At any rate, dance attire is required in a dance class. And dance attire I will wear. If I can find something that fits. The “for women” leotards that LeeAnn hands me are, praise be, sized for actual humans who walk the earth and eat meals. I take a deep breath and try on the one with spaghetti straps, a slight V to the front scoop neck and a low back. I move around in the little dressing room, attempting port de bras and piqués while studiously avoiding my image in the mirror. This is hard, as the space is about the size of a phone booth. The leotard moves with me. It feels okay. I glance quickly in the mirror. A ballerina does not look back at me.

“Are you out there, Kim?”

“Yep, right here. Do you need me?”

“Uh, yeah . . . I’m coming out. I need you to take a look.” I take a deep breath, both to quell anxiety and to suck in my stomach, move the curtain to one side and step with what I hope is grace out into the store. I am wearing my Nike workout capris under the leotard. It’s a look.

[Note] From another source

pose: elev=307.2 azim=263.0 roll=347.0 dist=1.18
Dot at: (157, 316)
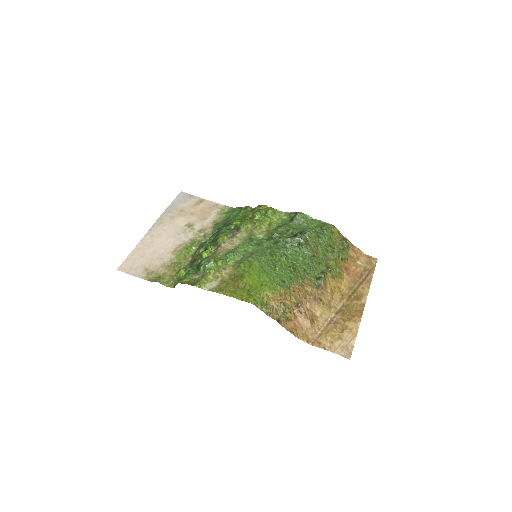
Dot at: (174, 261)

Kim glances up from her phone. I hope she’s not texting someone about this. “Turn around,” she says. I do a slow 360. I’m facing her again. I keep my shoulders back. I turn out my feet to first position. My feet look big and silly in my Chaco sandals. “So?” I say, wanting but not wanting her honest opinion. She smiles.

“You have a beautiful back,” she says.

This is what friends are for.

—By Lauren Kessler

Lauren Kessler, author of eight works of narrative nonfiction, is a professor in the School of Journalism and Communication.